Brexit green light – So near, yet so far
If, in the coming days, the EU does finally give the go-ahead for Brexit negotiations to move to talk of trade and transition - get ready for an anti-climax.
Rather than rolling full speed ahead as the UK would like, I've been told the EU will call for a period of reflection in January. Essentially for two reasons:
- So the 27 EU member states can agree their red lines and guidelines for phase two of Brexit talks
- Because Brussels hopes the UK government will use "Brexit downtime" in January to agree a concrete position of what it wants from a future relationship with the EU
The EU insists it won't agree to a transition period without being clear what EU-UK relationship it will be transitioning to.
In Brexit good news this week, the pound climbed to its highest level in two months against the dollar, fuelled by optimism about a Brexit breakthrough.
The bad news: those on the inside, working furiously towards making the deal happen, have become less optimistic about moving to the next stage of Brexit talks any time soon.
All important now is whether EU leaders will decide that "sufficient progress" has been made on the three key divorce issues: the financial settlement, Ireland and citizens rights.
The pendulum could still swing either way and time is running out.
An EU-imposed deadline expires this Monday, by which time Brussels told the UK it had to take a leap forward on Ireland and the money issue (there is widespread acceptance of progress on citizens' rights) or forget broader Brexit talks for months.
Theresa May travels to Brussels as the deadline runs out, rather like a grim-faced Cinderella determined to hold on to her carriage even on the stroke of midnight.
Going back to our cheery financial markets, they were reacting to news of progress on the financial settlement. That, for months, had been the main obstacle in the way of expanding Brexit talks.
And yes, now the purse strings seem to be loosening in Downing Street, diplomats in Brussels are suddenly smiling secretively, rather than pursing tight lips, when asked by journalists about the so-called Brexit bill.
But a deal hasn't yet been finalised and there's still plenty of room for those two steps back after the one step forward.
Amongst other things, Brussels angrily rejects the British insistence that money paid must be linked to a future trade deal with the EU.
The EU says the so-called Brexit bill pertains to the past - the UK honouring financial commitments made while an EU member. Nothing to do with the future, it claims.
There's little trust between the two sides at this point.
Even if the UK promises to pay up, Brussels frets it may later withdraw the offer if Brexit negotiations don't go Britain's way.
So we can mark the money issue as "Progress but..."
Now to Ireland.
The Irish border has, without doubt, suddenly overtaken finances as the most challenging Brexit divorce issue.

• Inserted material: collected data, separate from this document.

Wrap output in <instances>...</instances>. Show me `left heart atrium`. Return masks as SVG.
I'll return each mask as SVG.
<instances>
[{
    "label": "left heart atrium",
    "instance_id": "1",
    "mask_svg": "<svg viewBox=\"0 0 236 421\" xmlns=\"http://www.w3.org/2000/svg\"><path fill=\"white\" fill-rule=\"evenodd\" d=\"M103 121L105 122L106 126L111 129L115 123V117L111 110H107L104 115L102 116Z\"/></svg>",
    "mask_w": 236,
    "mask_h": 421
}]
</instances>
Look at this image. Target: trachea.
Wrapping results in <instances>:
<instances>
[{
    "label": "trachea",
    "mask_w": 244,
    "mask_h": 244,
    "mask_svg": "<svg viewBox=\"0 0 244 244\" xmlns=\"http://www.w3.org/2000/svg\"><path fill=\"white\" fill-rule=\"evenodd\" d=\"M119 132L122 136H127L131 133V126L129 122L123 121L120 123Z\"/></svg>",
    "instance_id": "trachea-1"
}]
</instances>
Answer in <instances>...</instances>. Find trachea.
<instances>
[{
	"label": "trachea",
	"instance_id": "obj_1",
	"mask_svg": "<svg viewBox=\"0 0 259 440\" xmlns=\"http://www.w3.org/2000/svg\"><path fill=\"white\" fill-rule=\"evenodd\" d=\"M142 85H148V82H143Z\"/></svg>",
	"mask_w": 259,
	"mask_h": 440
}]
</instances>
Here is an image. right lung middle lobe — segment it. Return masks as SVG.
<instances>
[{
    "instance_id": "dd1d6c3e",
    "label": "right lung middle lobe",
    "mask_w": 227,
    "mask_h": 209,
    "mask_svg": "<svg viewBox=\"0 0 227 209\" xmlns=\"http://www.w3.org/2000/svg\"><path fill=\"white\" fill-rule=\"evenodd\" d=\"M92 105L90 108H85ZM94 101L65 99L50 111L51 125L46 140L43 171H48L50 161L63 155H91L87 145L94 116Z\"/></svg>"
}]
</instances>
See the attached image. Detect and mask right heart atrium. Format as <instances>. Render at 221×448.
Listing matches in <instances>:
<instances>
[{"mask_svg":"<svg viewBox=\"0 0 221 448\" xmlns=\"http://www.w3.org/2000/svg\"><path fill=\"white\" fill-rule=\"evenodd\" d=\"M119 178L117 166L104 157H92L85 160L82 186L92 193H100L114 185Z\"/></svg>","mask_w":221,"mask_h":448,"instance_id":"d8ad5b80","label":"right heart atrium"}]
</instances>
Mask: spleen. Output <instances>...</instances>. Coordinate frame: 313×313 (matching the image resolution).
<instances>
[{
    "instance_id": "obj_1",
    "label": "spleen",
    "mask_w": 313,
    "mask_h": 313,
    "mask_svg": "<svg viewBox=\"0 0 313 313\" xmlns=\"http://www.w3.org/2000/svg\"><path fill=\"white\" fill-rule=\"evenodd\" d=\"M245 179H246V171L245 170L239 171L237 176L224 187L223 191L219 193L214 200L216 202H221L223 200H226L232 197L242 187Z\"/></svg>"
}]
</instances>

The complications were always there, of course: Downing Street wants a Brexit where the UK leaves the single market and European customs union, yet at the same time the prime minister says she's committed to avoiding the re-introduction of a hard border between Northern Ireland and the Irish Republic.
That feels very square peg, round hole when you think that Northern Ireland will be part of the post-Brexit UK that may or may not work out a trade deal with the EU, while the Republic of Ireland remains a member of the European Union.

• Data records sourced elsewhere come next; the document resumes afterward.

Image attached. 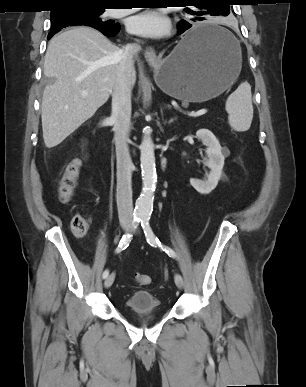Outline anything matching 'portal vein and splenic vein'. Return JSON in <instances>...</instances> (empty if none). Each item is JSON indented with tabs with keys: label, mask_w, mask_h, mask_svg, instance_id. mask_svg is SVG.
Listing matches in <instances>:
<instances>
[{
	"label": "portal vein and splenic vein",
	"mask_w": 306,
	"mask_h": 387,
	"mask_svg": "<svg viewBox=\"0 0 306 387\" xmlns=\"http://www.w3.org/2000/svg\"><path fill=\"white\" fill-rule=\"evenodd\" d=\"M82 95L85 96L87 95V92L86 91H83L82 92ZM207 113V109L203 108V109H200L198 110L197 112L193 113L192 116L193 117H198V116H201L203 114Z\"/></svg>",
	"instance_id": "1"
}]
</instances>
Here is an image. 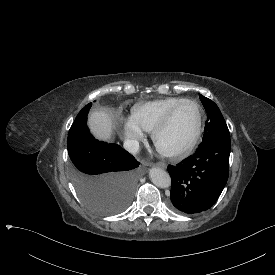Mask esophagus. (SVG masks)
Returning <instances> with one entry per match:
<instances>
[{
	"mask_svg": "<svg viewBox=\"0 0 275 275\" xmlns=\"http://www.w3.org/2000/svg\"><path fill=\"white\" fill-rule=\"evenodd\" d=\"M155 166H156V167L163 168V169H165V168L167 167L166 164L163 163V162H157V163L155 164Z\"/></svg>",
	"mask_w": 275,
	"mask_h": 275,
	"instance_id": "esophagus-1",
	"label": "esophagus"
}]
</instances>
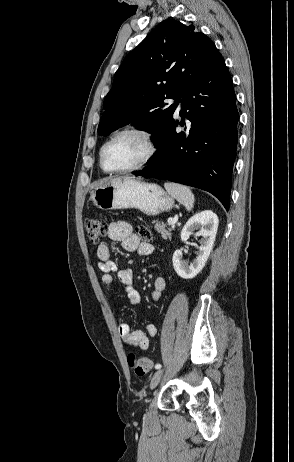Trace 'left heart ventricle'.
<instances>
[{
	"mask_svg": "<svg viewBox=\"0 0 294 462\" xmlns=\"http://www.w3.org/2000/svg\"><path fill=\"white\" fill-rule=\"evenodd\" d=\"M146 152V143L140 136L124 134L106 147L104 166L109 170L127 168L138 163Z\"/></svg>",
	"mask_w": 294,
	"mask_h": 462,
	"instance_id": "left-heart-ventricle-1",
	"label": "left heart ventricle"
}]
</instances>
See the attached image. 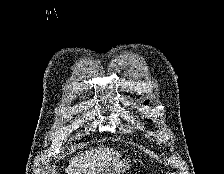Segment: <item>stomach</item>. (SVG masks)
Returning <instances> with one entry per match:
<instances>
[{"mask_svg": "<svg viewBox=\"0 0 224 174\" xmlns=\"http://www.w3.org/2000/svg\"><path fill=\"white\" fill-rule=\"evenodd\" d=\"M128 162H118L115 165H113L112 168L107 169L105 172L99 173V174H121L123 171L129 168Z\"/></svg>", "mask_w": 224, "mask_h": 174, "instance_id": "obj_1", "label": "stomach"}]
</instances>
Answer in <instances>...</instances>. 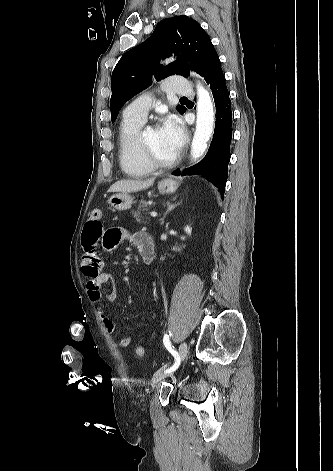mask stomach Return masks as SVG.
Segmentation results:
<instances>
[{"mask_svg": "<svg viewBox=\"0 0 333 471\" xmlns=\"http://www.w3.org/2000/svg\"><path fill=\"white\" fill-rule=\"evenodd\" d=\"M179 184L172 179H163L158 183V190L162 194L174 193ZM108 203L116 210H128L133 204V197L128 193H118L112 195Z\"/></svg>", "mask_w": 333, "mask_h": 471, "instance_id": "1", "label": "stomach"}]
</instances>
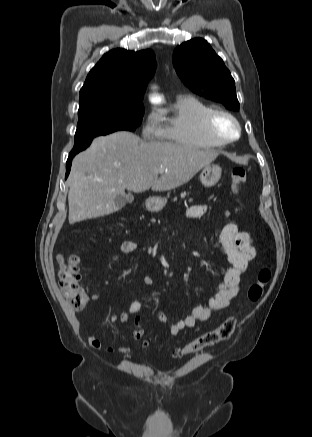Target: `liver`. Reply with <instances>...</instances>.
<instances>
[{
	"label": "liver",
	"mask_w": 312,
	"mask_h": 437,
	"mask_svg": "<svg viewBox=\"0 0 312 437\" xmlns=\"http://www.w3.org/2000/svg\"><path fill=\"white\" fill-rule=\"evenodd\" d=\"M218 155L190 145L145 142L124 131L97 137L72 161L67 180L69 223L114 212L116 198L124 197L126 189L141 193L177 188Z\"/></svg>",
	"instance_id": "1"
}]
</instances>
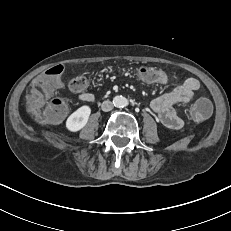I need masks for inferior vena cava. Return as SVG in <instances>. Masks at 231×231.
Here are the masks:
<instances>
[{"label": "inferior vena cava", "mask_w": 231, "mask_h": 231, "mask_svg": "<svg viewBox=\"0 0 231 231\" xmlns=\"http://www.w3.org/2000/svg\"><path fill=\"white\" fill-rule=\"evenodd\" d=\"M101 109H102V111H104V112H108V111H110V110L113 109V103H112L111 101H109V100H106V101H104V102L102 103Z\"/></svg>", "instance_id": "obj_1"}]
</instances>
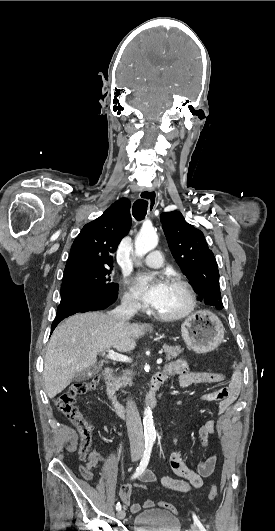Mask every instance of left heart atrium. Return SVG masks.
<instances>
[{
    "instance_id": "obj_1",
    "label": "left heart atrium",
    "mask_w": 275,
    "mask_h": 531,
    "mask_svg": "<svg viewBox=\"0 0 275 531\" xmlns=\"http://www.w3.org/2000/svg\"><path fill=\"white\" fill-rule=\"evenodd\" d=\"M167 280L157 274H139L134 283L135 290L144 301L155 307L165 290Z\"/></svg>"
}]
</instances>
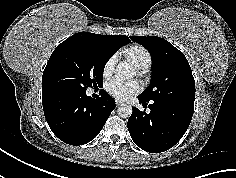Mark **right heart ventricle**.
Masks as SVG:
<instances>
[{
    "label": "right heart ventricle",
    "mask_w": 236,
    "mask_h": 178,
    "mask_svg": "<svg viewBox=\"0 0 236 178\" xmlns=\"http://www.w3.org/2000/svg\"><path fill=\"white\" fill-rule=\"evenodd\" d=\"M122 55L138 69H147L152 63L149 51L141 45H132L126 48Z\"/></svg>",
    "instance_id": "1"
}]
</instances>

Ireland became increasingly frustrated with the media/Brussels/London obsession with the Brexit bill. It was also outraged by the British assertion that the Ireland border conundrum could only be sorted in phase two of Brexit negotiations, outlining future EU-UK relations.
Irish diplomats told me in indignant tones that they felt the British government viewed the border problem in purely economic terms rather than fully appreciating the potentially explosive socio-political consequences a hard border would probably have.

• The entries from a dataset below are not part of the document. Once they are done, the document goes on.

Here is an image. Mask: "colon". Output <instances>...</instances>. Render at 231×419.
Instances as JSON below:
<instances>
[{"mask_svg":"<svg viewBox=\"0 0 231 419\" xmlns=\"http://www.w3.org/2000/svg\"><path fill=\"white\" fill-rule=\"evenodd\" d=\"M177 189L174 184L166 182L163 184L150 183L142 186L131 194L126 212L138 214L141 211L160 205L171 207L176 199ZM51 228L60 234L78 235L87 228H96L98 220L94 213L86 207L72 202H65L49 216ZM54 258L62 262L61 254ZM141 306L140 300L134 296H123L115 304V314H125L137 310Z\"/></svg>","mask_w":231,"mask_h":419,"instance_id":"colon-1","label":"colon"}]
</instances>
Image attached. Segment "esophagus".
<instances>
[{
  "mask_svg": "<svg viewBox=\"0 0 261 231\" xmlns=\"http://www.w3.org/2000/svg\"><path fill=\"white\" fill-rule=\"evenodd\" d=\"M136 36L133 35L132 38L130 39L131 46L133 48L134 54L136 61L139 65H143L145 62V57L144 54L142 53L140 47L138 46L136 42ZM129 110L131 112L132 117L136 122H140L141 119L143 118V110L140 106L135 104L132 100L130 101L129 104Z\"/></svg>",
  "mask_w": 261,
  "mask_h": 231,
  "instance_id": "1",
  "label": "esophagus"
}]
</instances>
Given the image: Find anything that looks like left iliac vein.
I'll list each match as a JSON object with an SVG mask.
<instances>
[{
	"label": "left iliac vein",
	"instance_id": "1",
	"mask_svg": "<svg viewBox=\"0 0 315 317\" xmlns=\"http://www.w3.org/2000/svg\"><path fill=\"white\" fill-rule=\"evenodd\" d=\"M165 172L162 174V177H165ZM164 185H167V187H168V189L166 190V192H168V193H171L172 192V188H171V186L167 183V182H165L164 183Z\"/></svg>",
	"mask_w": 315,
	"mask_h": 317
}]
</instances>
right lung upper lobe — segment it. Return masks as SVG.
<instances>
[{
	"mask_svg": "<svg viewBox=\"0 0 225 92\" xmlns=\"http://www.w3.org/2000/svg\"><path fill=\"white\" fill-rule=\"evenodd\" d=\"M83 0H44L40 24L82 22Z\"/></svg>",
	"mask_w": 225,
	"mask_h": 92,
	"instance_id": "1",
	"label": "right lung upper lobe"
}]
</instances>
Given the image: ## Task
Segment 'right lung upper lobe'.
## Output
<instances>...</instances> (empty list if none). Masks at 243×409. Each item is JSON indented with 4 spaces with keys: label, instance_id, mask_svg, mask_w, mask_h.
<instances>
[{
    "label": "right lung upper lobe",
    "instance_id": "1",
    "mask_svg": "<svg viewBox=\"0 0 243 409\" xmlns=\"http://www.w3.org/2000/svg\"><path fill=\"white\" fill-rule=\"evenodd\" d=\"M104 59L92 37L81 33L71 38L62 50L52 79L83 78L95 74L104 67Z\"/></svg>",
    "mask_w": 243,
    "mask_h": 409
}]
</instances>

British diplomats sounded equally indignant. They regard the Irish demand now, in December, for written commitments that there will be no regulatory divergence across the border as impossible.
They also bristle at any suggestion that the UK government might be cavalier about the future of the Good Friday agreement (signed in 1998, ending decades of conflict in Northern Ireland).
Relations between London and Dublin are tricky historically but had become warmer than they'd been in a long, long time. Before Brexit.
Now a deep frost lies between the two capitals.
It seems absurd now to think back to the immediate aftermath of the Brexit vote, when there was a suggestion Ireland might mediate informally between the UK and the EU. Its understanding and close relations with both sides was thought to run so deep.
Now Ireland has joined the ranks of other former close allies of the UK in EU circles, like Denmark and the Netherlands, that make it plain: they have become increasingly alienated from the UK during the Brexit process to date.
So, all things considered, will the EU give the green light this December to start Brexit talks on transition and on trade?
Both sides want to move on.
But I'd say what looked probable such a short time ago is still possible, but far from definite.